Natural Language Processing (NLP) is a fascinating field of artificial intelligence. 
It helps computers understand, interpret, and generate human language. The applications are vast: 
chatbots, translation, text summarization, and many more. Preprocessing is the first step in any NLP pipeline.
"""

# Print Raw Text
print("Raw Text:\n")
print(raw_text)

## Step 3: Tokenization
Tokenize the text into sentences and words.

In [None]:
# Sentence Tokenization
sentences = sent_tokenize(raw_text)
print("\nSentence Tokenization:\n")
print(sentences)

# Word Tokenization
words = word_tokenize(raw_text)
print("\nWord Tokenization:\n")
print(words)

## Step 4: Lowercasing and Removing Punctuation
Normalize the text by converting it to lowercase and removing punctuation.

In [None]:
# Convert to Lowercase
words_lower = [word.lower() for word in words]
print("\nLowercased Words:\n")
print(words_lower)

# Remove Punctuation
words_no_punct = [word for word in words_lower if word not in string.punctuation]
print("\nWords Without Punctuation:\n")
print(words_no_punct)

## Step 5: Stopword Removal
Remove common words (stopwords) that don't carry significant meaning in the text.

In [None]:
# Remove Stopwords
filtered_words = [word for word in words_no_punct if word not in stop_words]
print("\nWords After Stopword Removal:\n")
print(filtered_words)

## Step 6: Compare Raw vs. Processed Text
Combine the cleaned words into a single string to compare the raw and processed text.

In [None]:
# Combine Words to Form Processed Text
processed_text = ' '.join(filtered_words)
print("\nProcessed Text:\n")
print(processed_text)

# Compare Raw and Processed Text
print("\nComparison:\n")
print("Raw Text:\n", raw_text)
print("\nProcessed Text:\n", processed_text)

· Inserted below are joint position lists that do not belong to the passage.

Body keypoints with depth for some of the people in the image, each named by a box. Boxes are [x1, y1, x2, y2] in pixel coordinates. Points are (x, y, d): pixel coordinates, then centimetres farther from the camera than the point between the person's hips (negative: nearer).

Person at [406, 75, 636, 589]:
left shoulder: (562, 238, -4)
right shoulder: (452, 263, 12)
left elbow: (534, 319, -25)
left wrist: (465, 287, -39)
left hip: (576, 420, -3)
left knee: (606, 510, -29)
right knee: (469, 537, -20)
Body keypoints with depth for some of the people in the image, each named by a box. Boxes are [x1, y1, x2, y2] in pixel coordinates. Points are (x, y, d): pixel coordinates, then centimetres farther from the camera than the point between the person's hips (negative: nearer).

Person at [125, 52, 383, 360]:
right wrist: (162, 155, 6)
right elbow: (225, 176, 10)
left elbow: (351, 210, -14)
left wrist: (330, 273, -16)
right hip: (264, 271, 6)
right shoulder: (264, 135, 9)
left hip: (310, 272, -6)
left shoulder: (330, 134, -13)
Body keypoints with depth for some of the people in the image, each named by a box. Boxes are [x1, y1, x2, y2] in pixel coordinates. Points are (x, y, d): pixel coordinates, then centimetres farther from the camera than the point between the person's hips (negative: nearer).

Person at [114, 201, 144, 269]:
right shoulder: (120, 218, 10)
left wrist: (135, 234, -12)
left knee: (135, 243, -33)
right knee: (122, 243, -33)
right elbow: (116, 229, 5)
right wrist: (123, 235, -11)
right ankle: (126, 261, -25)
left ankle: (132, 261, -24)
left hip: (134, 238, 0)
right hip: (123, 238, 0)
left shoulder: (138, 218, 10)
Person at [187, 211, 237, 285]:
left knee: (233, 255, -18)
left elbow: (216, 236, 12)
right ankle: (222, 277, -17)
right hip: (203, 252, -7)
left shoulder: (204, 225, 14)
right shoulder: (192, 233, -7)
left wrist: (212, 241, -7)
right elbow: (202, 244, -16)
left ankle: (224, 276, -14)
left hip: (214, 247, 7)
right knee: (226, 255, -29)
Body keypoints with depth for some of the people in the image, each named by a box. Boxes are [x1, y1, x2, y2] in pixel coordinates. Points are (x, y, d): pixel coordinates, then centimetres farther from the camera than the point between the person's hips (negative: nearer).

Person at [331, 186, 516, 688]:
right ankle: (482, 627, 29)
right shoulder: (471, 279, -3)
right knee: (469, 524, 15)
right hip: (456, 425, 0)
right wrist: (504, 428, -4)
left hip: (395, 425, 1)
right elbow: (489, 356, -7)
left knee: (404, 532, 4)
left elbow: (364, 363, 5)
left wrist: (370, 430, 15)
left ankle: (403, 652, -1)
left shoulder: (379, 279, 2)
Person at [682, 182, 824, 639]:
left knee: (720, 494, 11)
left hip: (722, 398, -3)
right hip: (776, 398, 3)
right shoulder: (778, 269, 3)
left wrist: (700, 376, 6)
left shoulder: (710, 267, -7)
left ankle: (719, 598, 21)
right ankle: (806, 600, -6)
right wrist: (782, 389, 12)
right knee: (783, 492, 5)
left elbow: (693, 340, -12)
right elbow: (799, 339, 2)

## Step 7: Visualize Word Frequency Distribution
Plot the frequency of the most common words in the processed text to understand key themes.

In [None]:
# Calculate Word Frequencies
from nltk.probability import FreqDist
import matplotlib.pyplot as plt

fdist = FreqDist(filtered_words)

# Plot Most Common Words
print("\nWord Frequency Distribution:")
fdist.plot(10, title="Top 10 Words in Processed Text")

### Congratulations! 🎉
You have successfully implemented an end-to-end NLP preprocessing pipeline. Here's a quick recap of what you've achieved:

- Tokenized text into sentences and words.
- Lowercased the text and removed punctuation.
- Filtered out stopwords to retain meaningful words.
- Visualized word frequencies to understand key themes in the text.

---

### Reflection:
- What are the limitations of this preprocessing pipeline?
- How might preprocessing differ for specific NLP tasks like sentiment analysis vs. text summarization?
- Experiment with different texts. How does the processed output vary?

Feel free to expand this pipeline with additional techniques like stemming, lemmatization, or domain-specific cleaning!